Bloomberg News
For several months now, whenever the topic of enrollment in the Affordable Care Act came up, I've been saying that it was too soon to tell its ultimate effects. We don't know how many people have paid for their new insurance policies, or how many of those who bought policies were previously uninsured. For that, I said, we will have to wait for Census Bureau data, which offer the best assessment of the insurance status of the whole population. Other surveys are available, but the samples are smaller, so they're not as good; the census is the gold standard. Unfortunately, as I invariably noted, these data won't be available until 2015.
I stand corrected: These data won't be available at all. Ever.
No, I'm not kidding. I wish I was. The New York Times reports that the Obama administration has changed the survey so that we cannot directly compare the numbers on the uninsured over time.
I'm speechless. Shocked. Stunned. Horrified. Befuddled. Aghast, appalled, thunderstruck, perplexed, baffled, bewildered and dumbfounded. It's not that I am opposed to the changes: Everyone understands that the census reports probably overstate the true number of the uninsured, because the number they report is supposed to be "people who lacked insurance for the entire previous year," but people tend to answer with their insurance status right now.
But why, dear God, oh, why, would you change it in the one year in the entire history of the republic that it is most important for policymakers, researchers and voters to be able to compare the number of uninsured to those in prior years? The answers would seem to range from "total incompetence on the part of every level of this administration" to something worse.
Sarah Kliff of Vox says we shouldn't freak out, because these are the numbers that the census collects for 2013, so the change is actually giving us a good baseline. But I'm afraid I'm not so sanguine. As Aaron Carroll says: "It's actually helpful to have a trend to measure, not a pre-post 2013/2014. This still sucks."

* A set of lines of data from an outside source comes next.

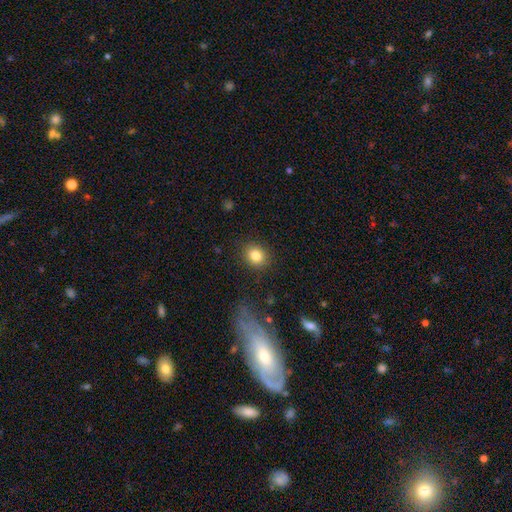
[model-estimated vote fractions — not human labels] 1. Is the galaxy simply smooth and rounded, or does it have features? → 83% smooth, 10% star or artifact, 7% featured or disk.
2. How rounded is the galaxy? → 73% round, 26% in between, 1% cigar-shaped.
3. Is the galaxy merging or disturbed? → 88% none, 8% minor disturbance, 3% major disturbance, 1% merger.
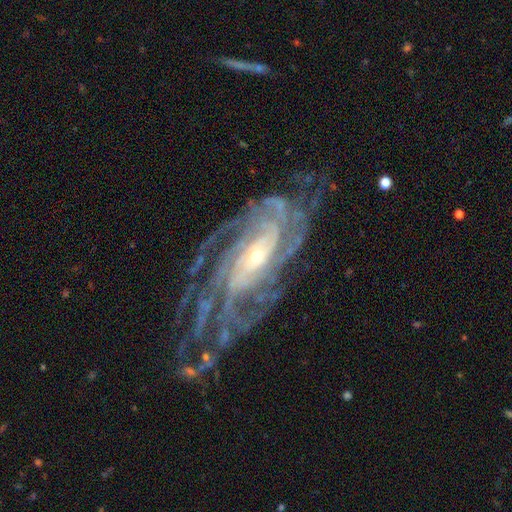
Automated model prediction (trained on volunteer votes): This is clearly a featured or disk galaxy (90%). It is clearly not viewed edge-on (94%). Bar: possibly no (52%). Spiral arm pattern: clearly yes (98%). Spiral arm count: marginally 4 (26%). Spiral winding: likely tight (70%). Central bulge: likely small (68%). Merging: likely none (69%).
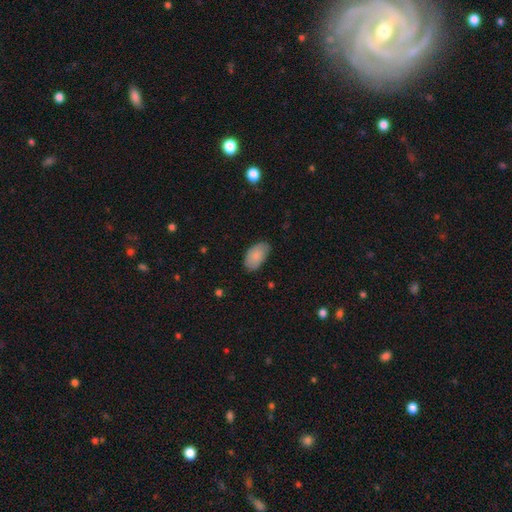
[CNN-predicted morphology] Overall: smooth (84%). How rounded: in between (95%). Merging: none (74%).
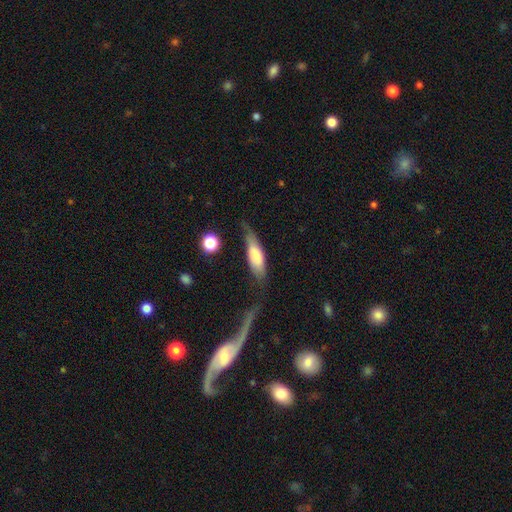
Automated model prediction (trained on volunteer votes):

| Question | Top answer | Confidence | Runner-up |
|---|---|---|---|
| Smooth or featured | smooth | 67% | featured or disk (26%) |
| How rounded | in between | 52% | cigar-shaped (46%) |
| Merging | none | 52% | minor disturbance (29%) |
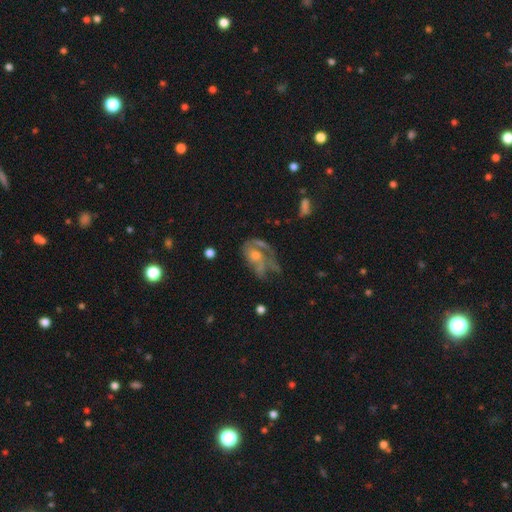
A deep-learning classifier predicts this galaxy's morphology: A featured or disk galaxy (66%) with no bar (78%), spiral arms (58%) and a moderate central bulge (47%).

Vote fractions:
- Smooth or featured? featured or disk: 66% / smooth: 21% / star or artifact: 13%
- Edge-on disk? no: 96% / yes: 4%
- Bar? no: 78% / weak: 18% / strong: 4%
- Spiral arms? yes: 58% / no: 42%
- Bulge size? moderate: 47% / small: 37% / none: 8% / large: 5% / dominant: 2%
- Merging? major disturbance: 44% / none: 29% / minor disturbance: 18% / merger: 9%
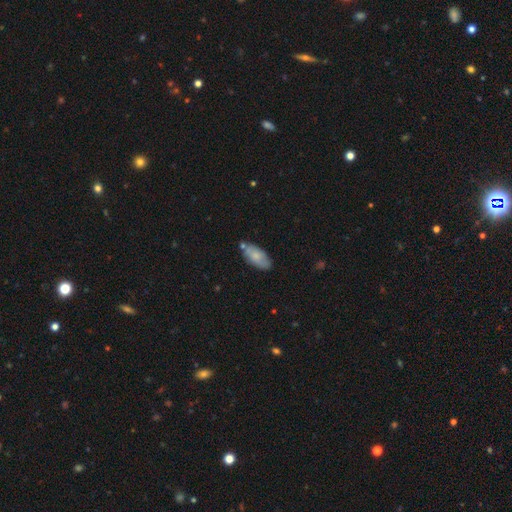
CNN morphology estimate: smooth 74%, featured or disk 19%, star or artifact 6%. Down the decision tree: how rounded — in between (90%); merging — none (67%).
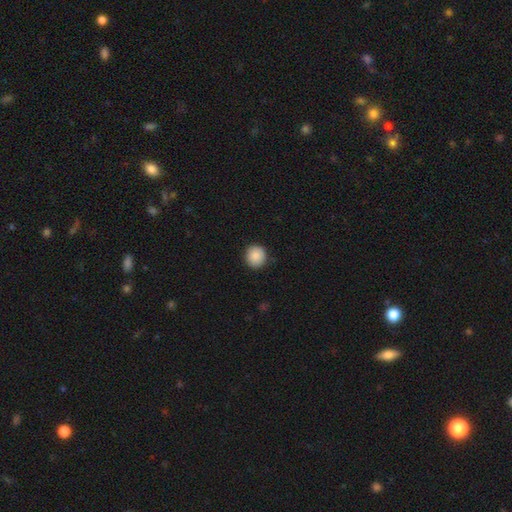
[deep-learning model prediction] smooth 88%, star or artifact 8%, featured or disk 4%. Down the decision tree: how rounded — round (90%); merging — none (89%).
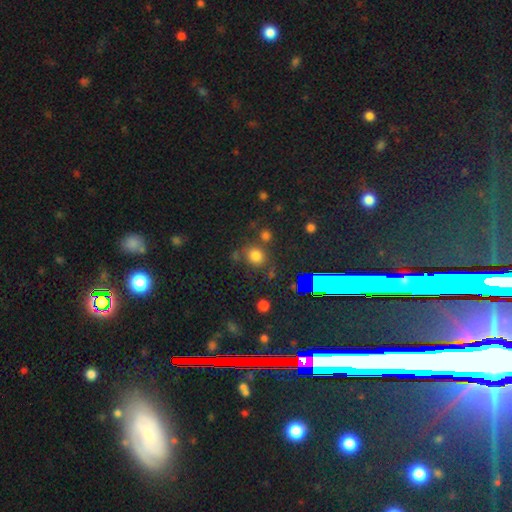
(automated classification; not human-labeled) Smooth or featured? smooth (72%)
How rounded? round (77%)
Merging? none (75%)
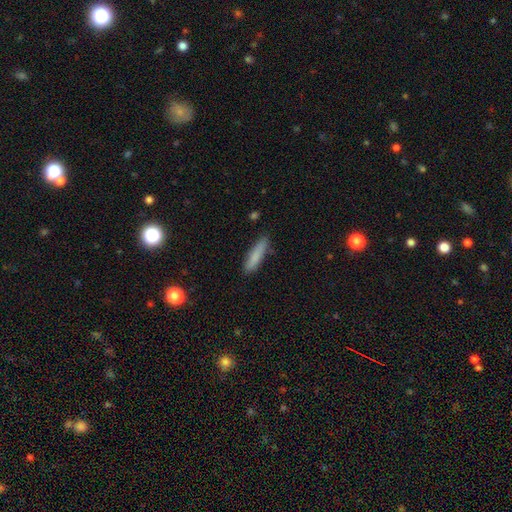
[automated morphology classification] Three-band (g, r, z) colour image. It shows a smooth galaxy with no disk features (83%) that is cigar-shaped (82%). Merging: none (82%).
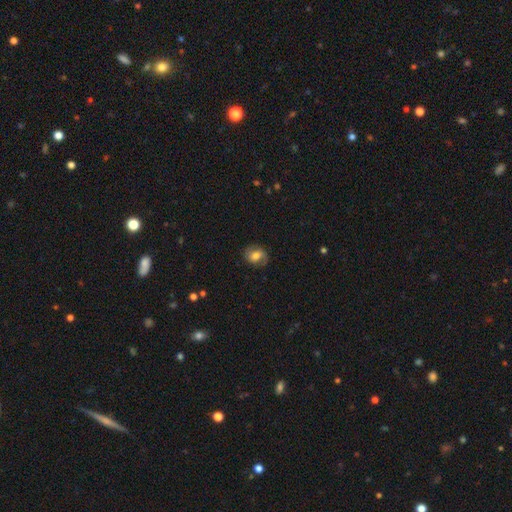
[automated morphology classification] smooth 51%, featured or disk 40%, star or artifact 9%. Down the decision tree: how rounded — round (54%); merging — none (75%).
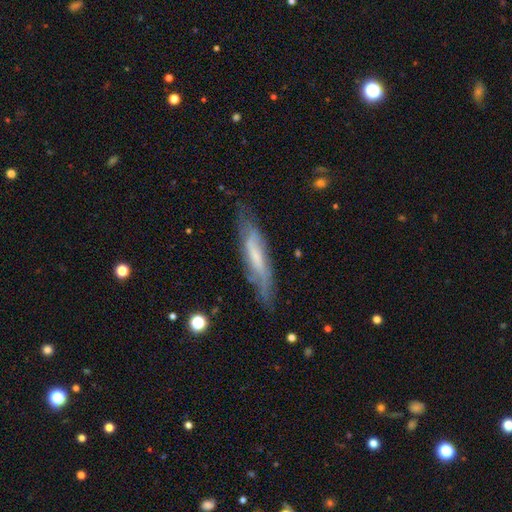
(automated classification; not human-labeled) A featured or disk galaxy (60%) viewed edge-on (56%).

Vote fractions:
- Smooth or featured? featured or disk: 60% / smooth: 33% / star or artifact: 7%
- Edge-on disk? yes: 56% / no: 44%
- Merging? none: 68% / minor disturbance: 22% / major disturbance: 7% / merger: 2%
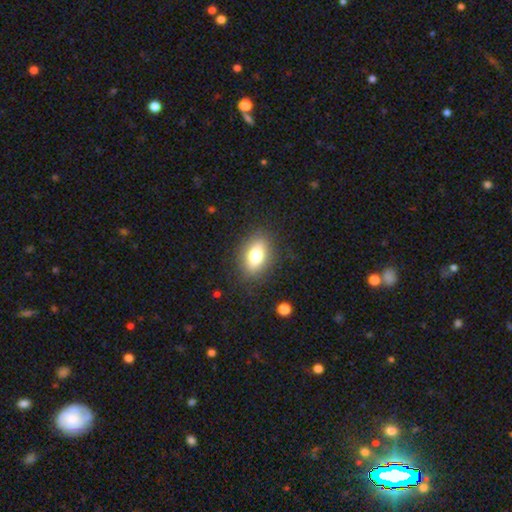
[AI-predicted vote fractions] Q: Smooth or featured?
A: smooth (71%); runner-up: featured or disk (19%)
Q: How rounded?
A: in between (79%); runner-up: round (17%)
Q: Merging?
A: none (86%); runner-up: minor disturbance (10%)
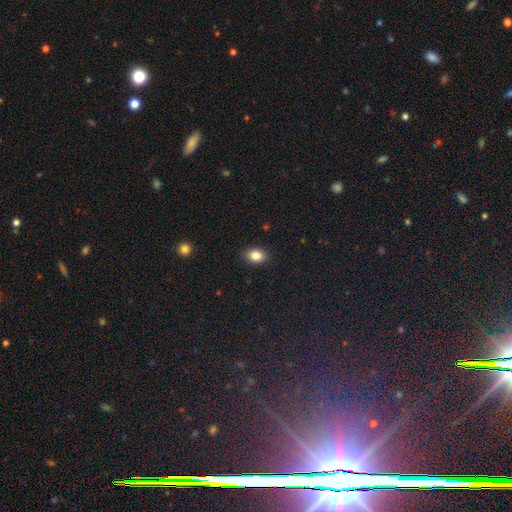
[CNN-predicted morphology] Q: Smooth or featured?
A: smooth (84%); runner-up: star or artifact (9%)
Q: How rounded?
A: in between (74%); runner-up: round (25%)
Q: Merging?
A: none (88%); runner-up: minor disturbance (9%)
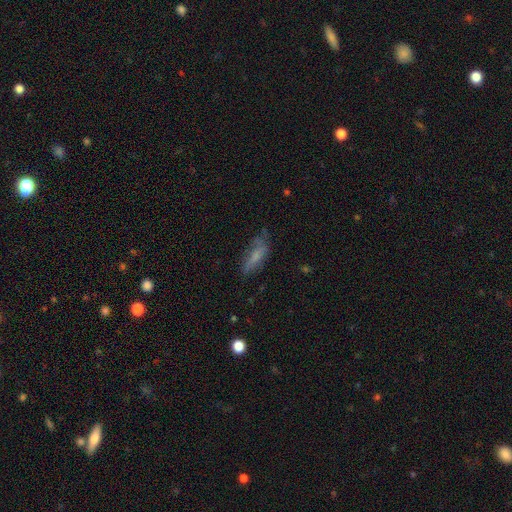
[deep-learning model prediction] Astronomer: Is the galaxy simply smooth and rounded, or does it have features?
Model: smooth — 61%.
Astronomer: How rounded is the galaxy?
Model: in between — 58% (runner-up: cigar-shaped, 40%).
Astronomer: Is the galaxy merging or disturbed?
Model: none — 55%.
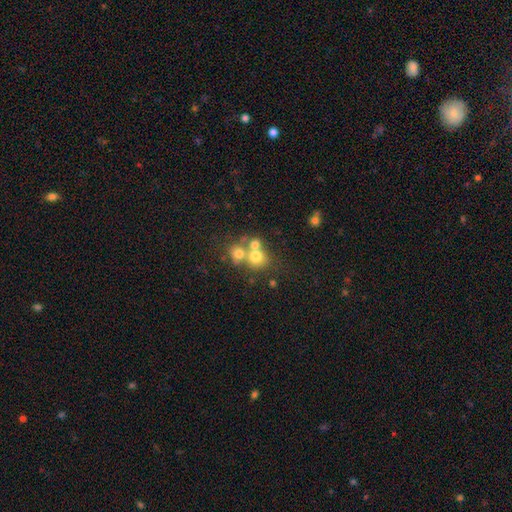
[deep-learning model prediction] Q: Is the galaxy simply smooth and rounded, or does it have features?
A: smooth — 66%.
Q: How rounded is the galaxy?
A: round — 81%.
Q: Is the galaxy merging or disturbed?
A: merger — 50%.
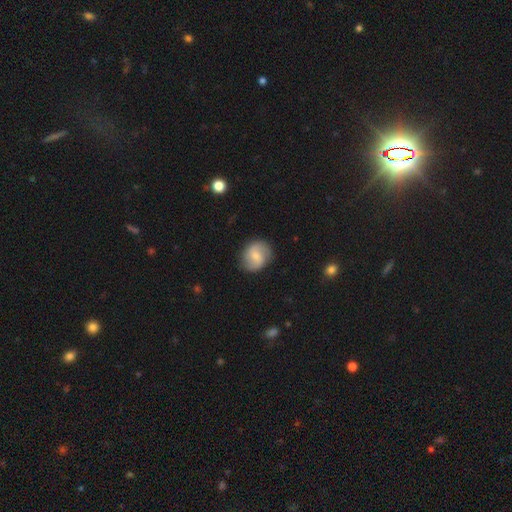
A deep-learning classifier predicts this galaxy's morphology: Overall: featured or disk (47%; smooth 46%). Merging: none (83%).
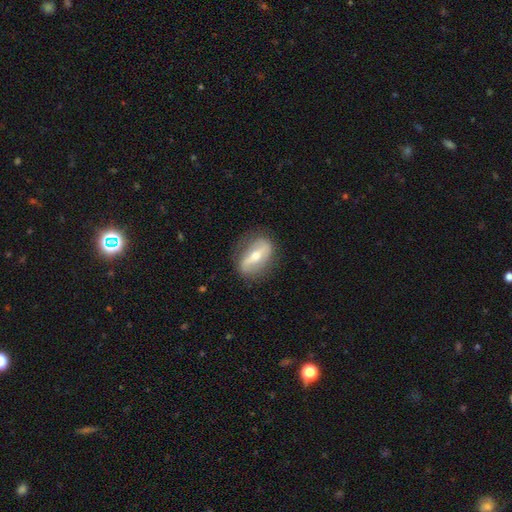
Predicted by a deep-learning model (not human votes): featured or disk 67%, smooth 27%, star or artifact 6%. Down the decision tree: edge-on disk — no (79%); bar — strong (67%); spiral arms — no (52%); bulge size — moderate (63%); merging — none (79%).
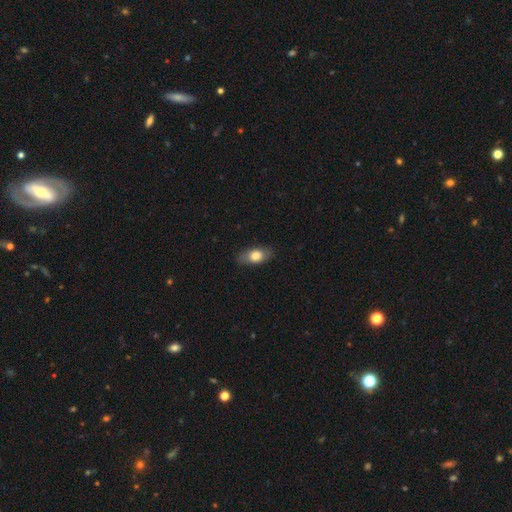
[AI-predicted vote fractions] A smooth galaxy with no disk features (76%) that is in between round and cigar-shaped (85%).

Vote fractions:
- Smooth or featured? smooth: 76% / featured or disk: 17% / star or artifact: 7%
- How rounded? in between: 85% / round: 8% / cigar-shaped: 7%
- Merging? none: 83% / minor disturbance: 13% / major disturbance: 3% / merger: 1%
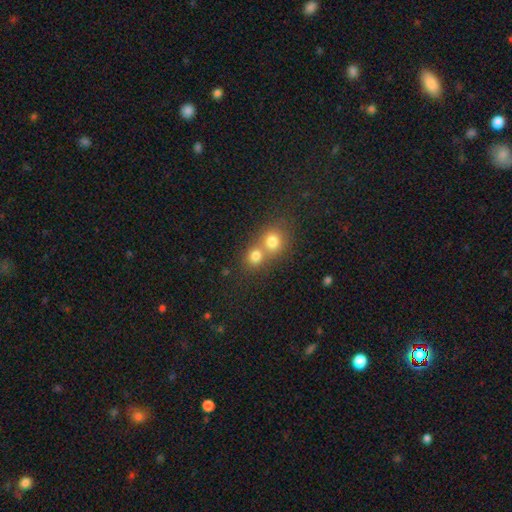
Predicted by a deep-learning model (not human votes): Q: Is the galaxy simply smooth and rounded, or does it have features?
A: smooth — 77%.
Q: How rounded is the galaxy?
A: round — 80%.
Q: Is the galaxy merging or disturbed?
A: merger — 55%.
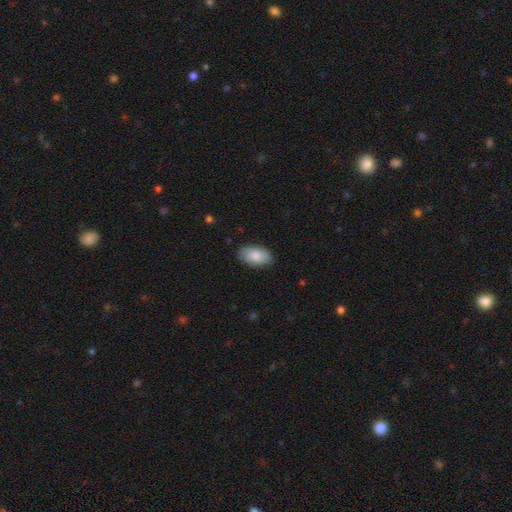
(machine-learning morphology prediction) A smooth galaxy with no disk features (85%) that is in between round and cigar-shaped (94%).

Vote fractions:
- Smooth or featured? smooth: 85% / featured or disk: 9% / star or artifact: 6%
- How rounded? in between: 94% / round: 4% / cigar-shaped: 2%
- Merging? none: 86% / minor disturbance: 11% / major disturbance: 2% / merger: 1%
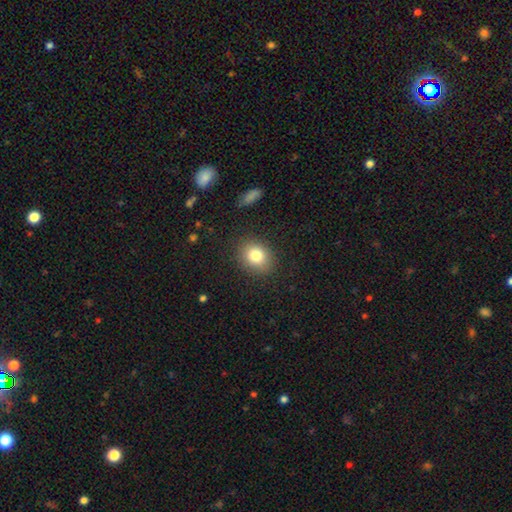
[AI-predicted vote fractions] smooth-or-featured: smooth: 80% | star or artifact: 11% | featured or disk: 9%
  how-rounded: round: 63% | in between: 36% | cigar-shaped: 1%
  merging: none: 87% | minor disturbance: 8% | major disturbance: 3% | merger: 1%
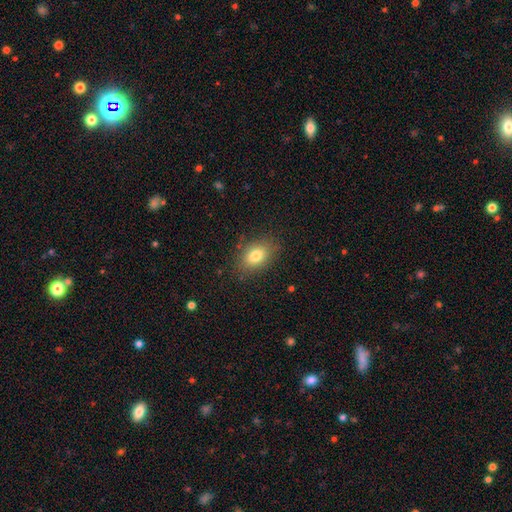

The new numbers will suffer, to some extent, from the same bias that the old questions suffered from: People are better at remembering recent events than later ones. Quick: On what day did you last get your oil changed? What month was the wedding you attended last summer? If it was in the last few months, you probably know. If it was someone you're not that close to . well, the summer months kind of blend into each other now that you're a grownup, don't they?